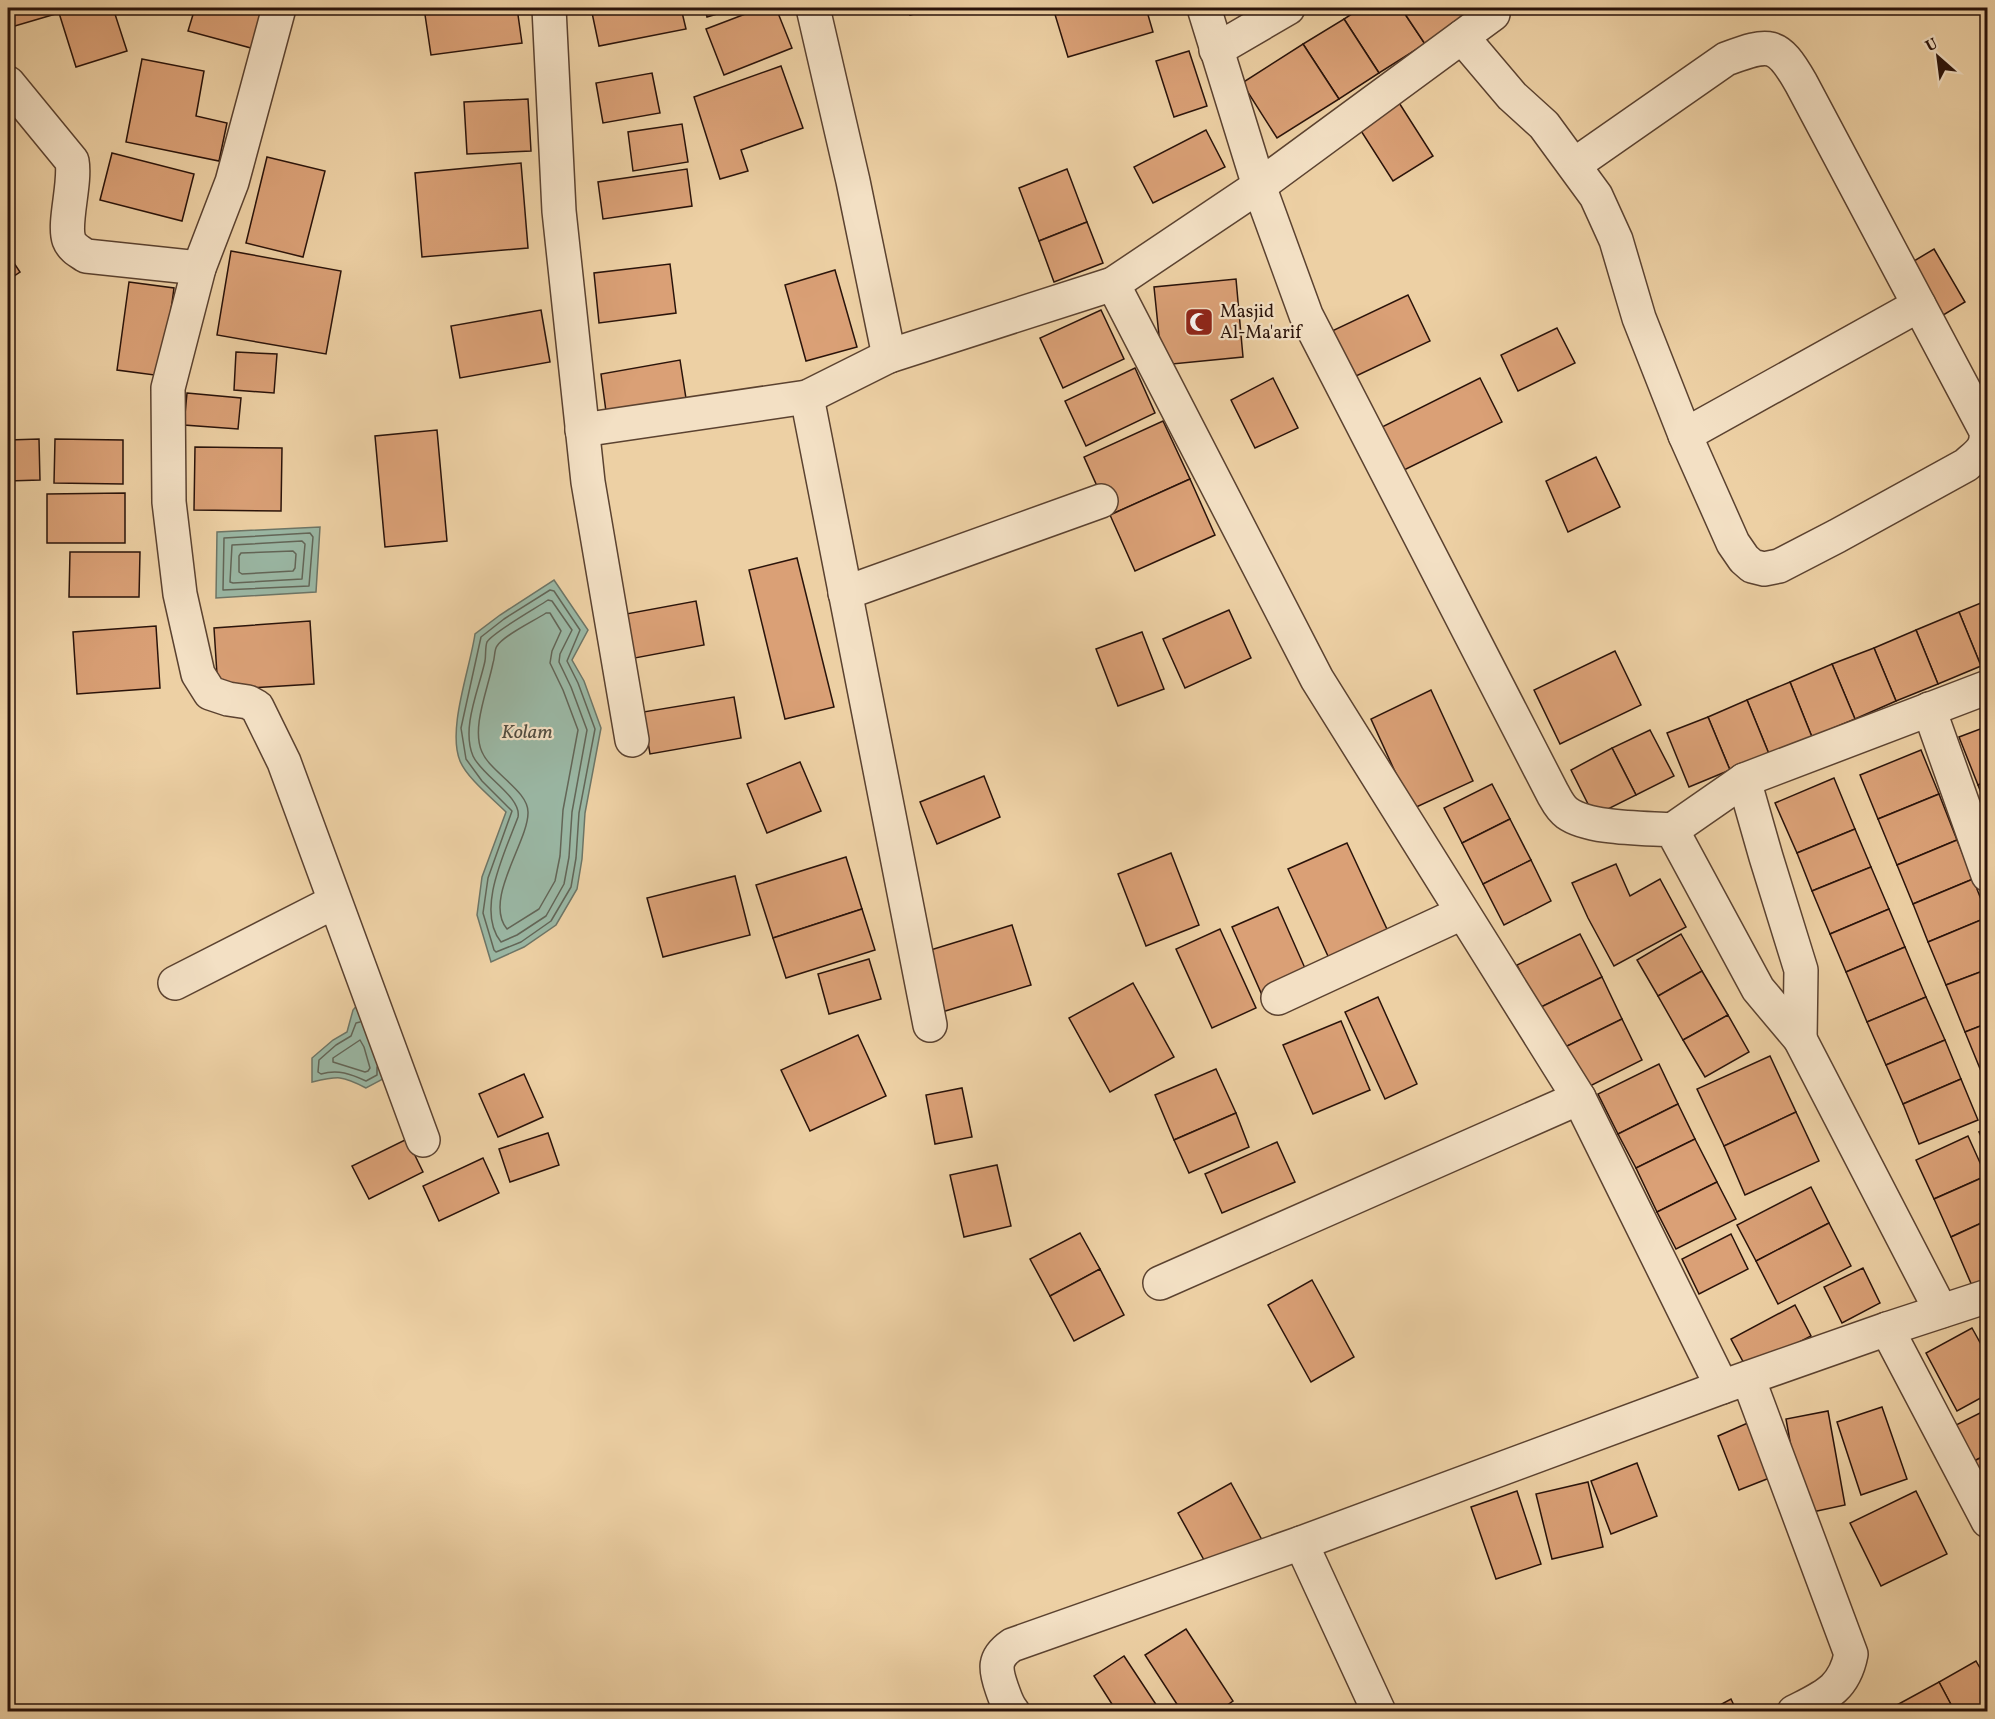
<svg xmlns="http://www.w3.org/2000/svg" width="1995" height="1719" viewBox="0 0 1995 1719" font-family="Vollkorn,serif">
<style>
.water{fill:#9ab7a4;stroke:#6d7566;stroke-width:1.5}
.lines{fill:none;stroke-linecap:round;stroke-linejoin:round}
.shore{stroke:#626557;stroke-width:1.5}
.building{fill:#daa076;stroke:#2a130a;stroke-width:1.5}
.street-casing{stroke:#5b4230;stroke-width:36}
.street{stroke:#f3e0c4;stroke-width:33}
.labels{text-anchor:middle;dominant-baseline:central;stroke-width:4.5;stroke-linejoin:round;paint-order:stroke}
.poi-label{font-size:18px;fill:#2a130a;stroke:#f3e0c4;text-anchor:start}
.water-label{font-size:20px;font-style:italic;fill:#514c40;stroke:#f3e0c4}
</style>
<rect width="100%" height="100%" fill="#edd0a4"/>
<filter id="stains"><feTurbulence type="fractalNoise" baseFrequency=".00333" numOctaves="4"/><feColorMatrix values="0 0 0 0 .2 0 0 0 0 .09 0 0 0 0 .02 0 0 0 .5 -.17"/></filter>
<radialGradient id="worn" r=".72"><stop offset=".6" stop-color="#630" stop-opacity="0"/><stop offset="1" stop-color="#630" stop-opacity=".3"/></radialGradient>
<g class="water">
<path d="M320,527L316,592L216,598L217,532Z"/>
<path d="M554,580L588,630L572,660L584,681L601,728L585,813L582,859L577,889L556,925L524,947L491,962L477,915L482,877L506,812C492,798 467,778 460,761C447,729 470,669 475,634L500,615Z"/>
<path d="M358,1004L383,1079L366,1088C342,1075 338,1076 312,1082V1058L333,1040L347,1032L353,1010Z"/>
</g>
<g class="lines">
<g class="shore">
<path d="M310,533L313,537L309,586L223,590L224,538Z"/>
<path d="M302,541L305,544L302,579L233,583L230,582L232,545Z"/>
<path d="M293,551L296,554L295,568L293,571L242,574L239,572V556L241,553Z"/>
<path d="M550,590L554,591L580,630L567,661L578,683L595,729L579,813L576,858L571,887L551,921L521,942L496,952L494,950L483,913L488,878L512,811L482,781L466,759L461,728L481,637L504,619Z"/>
<path d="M548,600L552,601L572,630L560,654L559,662L571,687L587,730L572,812L569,857L564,884L546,916L517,935L501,942C475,910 506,850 518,817C522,797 482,776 473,756C461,728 479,689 485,661C486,655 485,647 487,642C493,632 536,608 548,600Z"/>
<path d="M546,613H550L561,631L552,651L550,663L563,690L578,730L563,810L560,856L555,881L539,909L507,929C483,900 528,842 528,813C529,791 491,773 482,752C471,728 488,689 493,663C495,658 494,650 497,646C504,635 534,621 546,613Z"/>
<path d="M360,1022L356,1023L351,1036L336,1045L319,1060L318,1072L321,1074C338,1069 351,1074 366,1081L377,1075V1067"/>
<path d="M360,1040L364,1047L370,1068L368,1071L365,1072L333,1062V1058Z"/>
</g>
</g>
<g class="building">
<path d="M8,8H113L127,51L76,67L59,13L8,28Z"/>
<path d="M195,8H262L251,48L188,31Z"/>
<path d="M424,8H517L522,43L431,55Z"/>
<path d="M591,8H681L686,29L599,46Z"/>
<path d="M705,8H737L707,17Z"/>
<path d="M761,8H776L792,48L724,75L706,29Z"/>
<path d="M907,8H936L910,15Z"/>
<path d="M1053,8H1146L1153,32L1068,57Z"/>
<path d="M1361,8H1401L1425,44L1379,73L1344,19Z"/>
<path d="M1401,8H1460L1466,18L1425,44Z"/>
<path d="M1344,19L1379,73L1339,99L1303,44Z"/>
<path d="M1303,44L1339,99L1277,138L1242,83Z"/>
<path d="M1189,51L1207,106L1174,117L1156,61Z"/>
<path d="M142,59L204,71L196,116L227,123L219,161L126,142Z"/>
<path d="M781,66L803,128L741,150L748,171L720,179L694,97Z"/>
<path d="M652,73L660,113L603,123L596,83Z"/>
<path d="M1396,98L1433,156L1393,181L1356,123Z"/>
<path d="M528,99L531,151L467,154L464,102Z"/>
<path d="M682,124L688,162L633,171L628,132Z"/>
<path d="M1206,130L1225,167L1153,203L1134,167Z"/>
<path d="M112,153L194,174L182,221L100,200Z"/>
<path d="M267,157L325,171L303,257L246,243Z"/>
<path d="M521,163L528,248L422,257L415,173Z"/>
<path d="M687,169L692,206L603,219L598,182Z"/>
<path d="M1067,169L1087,222L1039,241L1019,188Z"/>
<path d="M1087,222L1103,263L1054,282L1039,241Z"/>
<path d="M1934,249L1965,302L1940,317L1909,264Z"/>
<path d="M231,251L341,271L326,354L217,335Z"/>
<path d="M8,254L20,272L8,280Z"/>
<path d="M670,264L676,313L599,323L594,273Z"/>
<path d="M835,270L857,347L806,361L785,285Z"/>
<path d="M1236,279L1243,357L1162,365L1154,287Z"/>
<path d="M129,282L174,288L162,376L117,370Z"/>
<path d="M1408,295L1430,341L1354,377L1332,331Z"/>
<path d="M541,310L550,362L460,378L451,326Z"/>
<path d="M1101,310L1124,359L1063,388L1040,338Z"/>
<path d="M1557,328L1575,363L1518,391L1501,355Z"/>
<path d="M236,352L277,354L274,393L234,390Z"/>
<path d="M680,360L687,405L607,419L601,374Z"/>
<path d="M1135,368L1155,413L1086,446L1065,401Z"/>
<path d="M1273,378L1298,428L1255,448L1231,400Z"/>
<path d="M1480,378L1502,422L1402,471L1380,428Z"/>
<path d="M187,393L241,398L238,429L184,425Z"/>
<path d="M1163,421L1190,479L1110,515L1084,457Z"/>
<path d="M437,430L447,541L385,547L375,436Z"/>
<path d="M39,439L40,480L8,481V440Z"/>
<path d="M55,439L123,440V484L54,483Z"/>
<path d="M195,447L282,448L281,511L194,510Z"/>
<path d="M1596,457L1620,507L1568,532L1546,481Z"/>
<path d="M1190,479L1215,535L1135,571L1110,515Z"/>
<path d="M125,493V543H47V494Z"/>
<path d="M70,552H140L139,597H69Z"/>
<path d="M797,558L834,707L785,719L749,570Z"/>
<path d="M1988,600V664L1981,666L1959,612Z"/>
<path d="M696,601L704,645L635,658L626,614Z"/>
<path d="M1229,610L1251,658L1185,688L1163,639Z"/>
<path d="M1959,612L1981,666L1938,684L1916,630Z"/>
<path d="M310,621L314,684L218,690L214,628Z"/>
<path d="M156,626L160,688L77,694L73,632Z"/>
<path d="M1916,630L1938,684L1896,701L1874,648Z"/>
<path d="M1142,632L1164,689L1118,706L1096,649Z"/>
<path d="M1874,648L1896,701L1855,719L1832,664Z"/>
<path d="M1615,651L1641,705L1560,744L1534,690Z"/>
<path d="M1832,664L1855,719L1812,737L1790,682Z"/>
<path d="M1790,682L1812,737L1769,754L1747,700Z"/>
<path d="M1431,690L1473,781L1412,809L1371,719Z"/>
<path d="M734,697L741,738L650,754L643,712Z"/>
<path d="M1747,700L1769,754L1730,770L1708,717Z"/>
<path d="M1708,717L1730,770L1689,787L1667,733Z"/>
<path d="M1988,726V781L1978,785L1959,737Z"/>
<path d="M1650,730L1674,776L1636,795L1612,748Z"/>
<path d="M1612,748L1636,795L1594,816L1571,770Z"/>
<path d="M1921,750L1939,794L1878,819L1860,775Z"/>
<path d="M800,762L821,811L767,833L747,784Z"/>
<path d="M984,776L1000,817L937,844L920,802Z"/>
<path d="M1834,778L1855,829L1797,853L1775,803Z"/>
<path d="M1988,781V811L1978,785Z"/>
<path d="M1492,784L1510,819L1462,843L1444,808Z"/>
<path d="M1939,794L1957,840L1897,865L1878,819Z"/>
<path d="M1510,819L1531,860L1483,884L1462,843Z"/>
<path d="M1855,829L1871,867L1812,891L1797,853Z"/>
<path d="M1957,840L1973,879L1913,904L1897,865Z"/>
<path d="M1347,843L1392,940L1333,967L1288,869Z"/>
<path d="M1171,853L1199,925L1146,946L1118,874Z"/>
<path d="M846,857L862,909L773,938L756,885Z"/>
<path d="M1531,860L1551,901L1504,925L1483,884Z"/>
<path d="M1616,864L1630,896L1660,879L1686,927L1614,966L1588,918L1572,883Z"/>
<path d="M1871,867L1889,909L1830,934L1812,891Z"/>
<path d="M735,876L750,935L663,957L647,898Z"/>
<path d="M1973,879L1988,917L1928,942L1913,904Z"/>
<path d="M1278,907L1308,975L1262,995L1232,927Z"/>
<path d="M862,909L875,950L786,978L773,938Z"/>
<path d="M1889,909L1905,947L1846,972L1830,934Z"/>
<path d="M1988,917V969L1946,985L1928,942Z"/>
<path d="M1012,925L1031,985L942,1012L924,952Z"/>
<path d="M1220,929L1256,1008L1212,1028L1176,949Z"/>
<path d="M1580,934L1602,977L1539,1008L1517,965Z"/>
<path d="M1681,934L1702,971L1658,996L1637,960Z"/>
<path d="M1905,947L1926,997L1867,1022L1846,972Z"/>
<path d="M869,959L881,999L829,1014L818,974Z"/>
<path d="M1988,969V1023L1965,1032L1946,985Z"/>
<path d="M1702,971L1728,1015L1683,1040L1658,996Z"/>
<path d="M1602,977L1622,1019L1559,1050L1539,1008Z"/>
<path d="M1133,983L1174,1057L1110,1092L1069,1018Z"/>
<path d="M1378,997L1417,1084L1385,1099L1345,1012Z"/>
<path d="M1926,997L1945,1040L1886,1065L1867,1022Z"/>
<path d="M1728,1015L1749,1052L1705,1077L1683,1040Z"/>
<path d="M1622,1019L1642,1060L1580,1091L1559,1050Z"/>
<path d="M1341,1021L1370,1090L1313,1114L1283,1045Z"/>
<path d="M1988,1023V1074L1983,1076L1965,1032Z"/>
<path d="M858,1035L886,1096L810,1131L781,1070Z"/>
<path d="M1945,1040L1961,1079L1903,1104L1886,1065Z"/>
<path d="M1770,1056L1796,1112L1724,1146L1697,1089Z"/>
<path d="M1659,1064L1678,1104L1618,1134L1598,1094Z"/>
<path d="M1216,1069L1236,1113L1174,1140L1155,1095Z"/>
<path d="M524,1074L543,1117L498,1137L479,1094Z"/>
<path d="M1961,1079L1978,1120L1919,1144L1903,1104Z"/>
<path d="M962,1088L972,1137L935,1144L926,1095Z"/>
<path d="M1678,1104L1695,1139L1636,1168L1618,1134Z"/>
<path d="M1796,1112L1819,1161L1745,1195L1724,1146Z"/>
<path d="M1236,1113L1249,1147L1189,1173L1174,1140Z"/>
<path d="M1988,1128V1152L1979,1132Z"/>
<path d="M548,1133L559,1165L510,1182L499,1149Z"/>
<path d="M1968,1136L1986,1176L1934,1199L1916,1160Z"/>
<path d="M407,1139L423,1172L369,1199L352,1166Z"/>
<path d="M1695,1139L1717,1182L1657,1212L1636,1168Z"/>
<path d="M1277,1142L1295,1182L1222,1213L1205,1174Z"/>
<path d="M483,1158L499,1193L439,1221L423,1186Z"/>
<path d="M997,1165L1011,1226L964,1237L950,1175Z"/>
<path d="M1986,1176L1988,1220L1951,1237L1934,1199Z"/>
<path d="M1717,1182L1736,1219L1676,1249L1657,1212Z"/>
<path d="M1811,1187L1829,1223L1756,1261L1737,1225Z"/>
<path d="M1988,1220V1282L1973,1288L1951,1237Z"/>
<path d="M1829,1223L1851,1266L1778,1304L1756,1261Z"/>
<path d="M1080,1233L1100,1269L1050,1296L1030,1259Z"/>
<path d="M1731,1234L1748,1269L1699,1294L1682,1259Z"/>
<path d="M1863,1268L1880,1303L1842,1323L1824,1287Z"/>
<path d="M1100,1269L1124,1315L1074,1341L1050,1296Z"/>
<path d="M1312,1280L1354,1357L1311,1382L1268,1305Z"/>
<path d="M1795,1305L1811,1336L1747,1369L1731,1339Z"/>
<path d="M1972,1328L1988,1357V1394L1957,1411L1926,1353Z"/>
<path d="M1882,1407L1907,1479L1861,1495L1837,1422Z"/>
<path d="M1988,1409V1454L1974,1461L1956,1425Z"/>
<path d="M1828,1411L1845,1505L1803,1514L1786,1419Z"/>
<path d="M1750,1422L1772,1477L1739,1490L1718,1436Z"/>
<path d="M1988,1454V1487L1974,1461Z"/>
<path d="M1637,1463L1657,1516L1611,1534L1591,1481Z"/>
<path d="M1588,1482L1603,1547L1552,1559L1536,1494Z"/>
<path d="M1231,1483L1262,1540L1209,1569L1178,1513Z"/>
<path d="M1517,1491L1541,1564L1496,1579L1471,1507Z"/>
<path d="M1916,1491L1947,1554L1881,1586L1850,1523Z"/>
<path d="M1186,1629L1233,1701L1217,1712H1182L1145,1655Z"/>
<path d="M1124,1656L1161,1712H1117L1094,1676Z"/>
<path d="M1976,1661L1988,1682V1712H1955L1939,1682Z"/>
<path d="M1939,1682L1955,1712H1884Z"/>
<path d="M1731,1699L1737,1712H1707Z"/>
</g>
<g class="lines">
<g class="street-casing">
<g id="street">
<path d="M279,8L232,182L199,268L168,388L169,502L180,594L198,674L210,693L228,699L248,702L257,707L284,762L423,1140"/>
<path d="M549,8L559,211L588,482L632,740"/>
<path d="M813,8L853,181L889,356"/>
<path d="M1204,8L1259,186L1306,315L1553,794C1557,801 1560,808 1567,813C1589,829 1644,828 1672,830L1758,989L1800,1039L1941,1311"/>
<path d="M1462,37L1512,96L1544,125L1596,196L1616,240L1639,318L1685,435L1733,543L1744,559L1752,566L1764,569L1779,566L1837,536L1966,465C1978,454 1988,449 1986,431L1801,83C1777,41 1770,43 1726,59L1574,165"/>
<path d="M1216,50L1288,8"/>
<path d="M8,83L72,161C76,183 63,223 69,240C72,248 80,252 86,256L199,268"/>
<path d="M1113,284L1317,679L1579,1098L1722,1387"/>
<path d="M807,397L930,1025"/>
<path d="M582,430L807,397L889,356L1113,284L1259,186L1493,14"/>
<path d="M1685,435L1919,305"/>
<path d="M845,593L1101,501"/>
<path d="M1929,709L1988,875"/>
<path d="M1744,780L1766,857L1801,970L1800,1039"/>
<path d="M1672,830L1744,780L1988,687"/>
<path d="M175,983L334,902"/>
<path d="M1278,998L1462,913"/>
<path d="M1160,1283L1579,1098"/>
<path d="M1887,1329L1988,1521"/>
<path d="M1748,1378L1851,1654C1844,1690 1823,1697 1794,1712"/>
<path d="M1301,1543L1379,1712"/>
<path d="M1013,1712C1007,1705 1005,1697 1002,1689C995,1669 993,1658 1012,1645L1301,1543L1722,1387L1887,1329L1988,1296"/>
</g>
</g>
<use href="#street" class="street"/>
</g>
<defs>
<g id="mosque-square" transform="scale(1.5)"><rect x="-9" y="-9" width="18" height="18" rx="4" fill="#8f2418" stroke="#f3e0c4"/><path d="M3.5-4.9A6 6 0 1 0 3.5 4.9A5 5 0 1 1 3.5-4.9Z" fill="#fff"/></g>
</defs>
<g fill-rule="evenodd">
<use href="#mosque-square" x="1199" y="322"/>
</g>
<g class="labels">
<g class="poi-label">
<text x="1220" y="312">Masjid<tspan x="1220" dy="21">Al-Ma'arif</tspan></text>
</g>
<g class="water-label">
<text x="527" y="733">Kolam</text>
</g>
</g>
<rect width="1995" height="1719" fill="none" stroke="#edd0a4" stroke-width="30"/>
<rect x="9" y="9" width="1977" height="1701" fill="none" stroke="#2a130a" stroke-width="3"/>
<rect x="15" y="15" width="1965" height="1689" fill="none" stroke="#2a130a" stroke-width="1.5"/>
<g transform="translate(1938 57) rotate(332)" stroke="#f3e0c4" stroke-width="4.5" paint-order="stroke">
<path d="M0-4.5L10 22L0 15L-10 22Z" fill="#2a130a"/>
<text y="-9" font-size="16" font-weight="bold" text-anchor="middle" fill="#2a130a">U</text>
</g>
<rect width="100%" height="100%" filter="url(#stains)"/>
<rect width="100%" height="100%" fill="url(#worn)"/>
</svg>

Exercise directions: Each line in the records that carries "worn" must be copied out.

Response to the exercise:
<radialGradient id="worn" r=".72"><stop offset=".6" stop-color="#630" stop-opacity="0"/><stop offset="1" stop-color="#630" stop-opacity=".3"/></radialGradient>
<rect width="100%" height="100%" fill="url(#worn)"/>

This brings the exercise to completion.